Recorded data:
>>>>>

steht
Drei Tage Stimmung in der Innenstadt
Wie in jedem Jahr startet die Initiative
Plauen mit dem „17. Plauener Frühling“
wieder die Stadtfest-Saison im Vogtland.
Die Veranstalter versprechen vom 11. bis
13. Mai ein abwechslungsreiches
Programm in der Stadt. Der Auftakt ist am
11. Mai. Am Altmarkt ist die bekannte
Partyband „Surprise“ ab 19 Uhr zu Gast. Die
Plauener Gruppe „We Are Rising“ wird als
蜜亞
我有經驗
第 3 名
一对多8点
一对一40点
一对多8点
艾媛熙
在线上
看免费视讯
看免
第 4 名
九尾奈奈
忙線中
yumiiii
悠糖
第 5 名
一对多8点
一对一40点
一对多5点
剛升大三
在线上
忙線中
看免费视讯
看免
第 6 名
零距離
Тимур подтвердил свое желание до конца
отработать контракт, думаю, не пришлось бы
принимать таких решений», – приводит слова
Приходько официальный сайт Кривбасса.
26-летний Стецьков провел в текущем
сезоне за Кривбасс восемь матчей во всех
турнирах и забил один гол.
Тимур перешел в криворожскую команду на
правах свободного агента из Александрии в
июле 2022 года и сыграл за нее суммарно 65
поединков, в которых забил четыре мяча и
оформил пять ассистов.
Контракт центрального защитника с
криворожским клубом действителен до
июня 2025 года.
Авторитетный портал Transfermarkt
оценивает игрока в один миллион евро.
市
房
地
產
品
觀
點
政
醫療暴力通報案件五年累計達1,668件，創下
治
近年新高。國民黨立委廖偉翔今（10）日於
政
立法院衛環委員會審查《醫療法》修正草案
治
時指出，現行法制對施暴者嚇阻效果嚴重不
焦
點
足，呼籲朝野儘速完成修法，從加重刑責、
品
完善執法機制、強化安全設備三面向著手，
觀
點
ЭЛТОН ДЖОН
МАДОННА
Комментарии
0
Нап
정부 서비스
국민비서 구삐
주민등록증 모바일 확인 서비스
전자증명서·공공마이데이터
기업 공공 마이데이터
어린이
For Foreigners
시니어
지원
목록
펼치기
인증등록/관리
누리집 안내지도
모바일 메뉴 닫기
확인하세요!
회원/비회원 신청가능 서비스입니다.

<<<<<

> What is being asked
Please output every line of the material above as a JSON list of strings, with one string per line and no blank lines.

> Output below
[
  "steht",
  "Drei Tage Stimmung in der Innenstadt",
  "Wie in jedem Jahr startet die Initiative",
  "Plauen mit dem „17. Plauener Frühling“",
  "wieder die Stadtfest-Saison im Vogtland.",
  "Die Veranstalter versprechen vom 11. bis",
  "13. Mai ein abwechslungsreiches",
  "Programm in der Stadt. Der Auftakt ist am",
  "11. Mai. Am Altmarkt ist die bekannte",
  "Partyband „Surprise“ ab 19 Uhr zu Gast. Die",
  "Plauener Gruppe „We Are Rising“ wird als",
  "蜜亞",
  "我有經驗",
  "第 3 名",
  "一对多8点",
  "一对一40点",
  "一对多8点",
  "艾媛熙",
  "在线上",
  "看免费视讯",
  "看免",
  "第 4 名",
  "九尾奈奈",
  "忙線中",
  "yumiiii",
  "悠糖",
  "第 5 名",
  "一对多8点",
  "一对一40点",
  "一对多5点",
  "剛升大三",
  "在线上",
  "忙線中",
  "看免费视讯",
  "看免",
  "第 6 名",
  "零距離",
  "Тимур подтвердил свое желание до конца",
  "отработать контракт, думаю, не пришлось бы",
  "принимать таких решений», – приводит слова",
  "Приходько официальный сайт Кривбасса.",
  "26-летний Стецьков провел в текущем",
  "сезоне за Кривбасс восемь матчей во всех",
  "турнирах и забил один гол.",
  "Тимур перешел в криворожскую команду на",
  "правах свободного агента из Александрии в",
  "июле 2022 года и сыграл за нее суммарно 65",
  "поединков, в которых забил четыре мяча и",
  "оформил пять ассистов.",
  "Контракт центрального защитника с",
  "криворожским клубом действителен до",
  "июня 2025 года.",
  "Авторитетный портал Transfermarkt",
  "оценивает игрока в один миллион евро.",
  "市",
  "房",
  "地",
  "產",
  "品",
  "觀",
  "點",
  "政",
  "醫療暴力通報案件五年累計達1,668件，創下",
  "治",
  "近年新高。國民黨立委廖偉翔今（10）日於",
  "政",
  "立法院衛環委員會審查《醫療法》修正草案",
  "治",
  "時指出，現行法制對施暴者嚇阻效果嚴重不",
  "焦",
  "點",
  "足，呼籲朝野儘速完成修法，從加重刑責、",
  "品",
  "完善執法機制、強化安全設備三面向著手，",
  "觀",
  "點",
  "ЭЛТОН ДЖОН",
  "МАДОННА",
  "Комментарии",
  "0",
  "Нап",
  "정부 서비스",
  "국민비서 구삐",
  "주민등록증 모바일 확인 서비스",
  "전자증명서·공공마이데이터",
  "기업 공공 마이데이터",
  "어린이",
  "For Foreigners",
  "시니어",
  "지원",
  "목록",
  "펼치기",
  "인증등록/관리",
  "누리집 안내지도",
  "모바일 메뉴 닫기",
  "확인하세요!",
  "회원/비회원 신청가능 서비스입니다."
]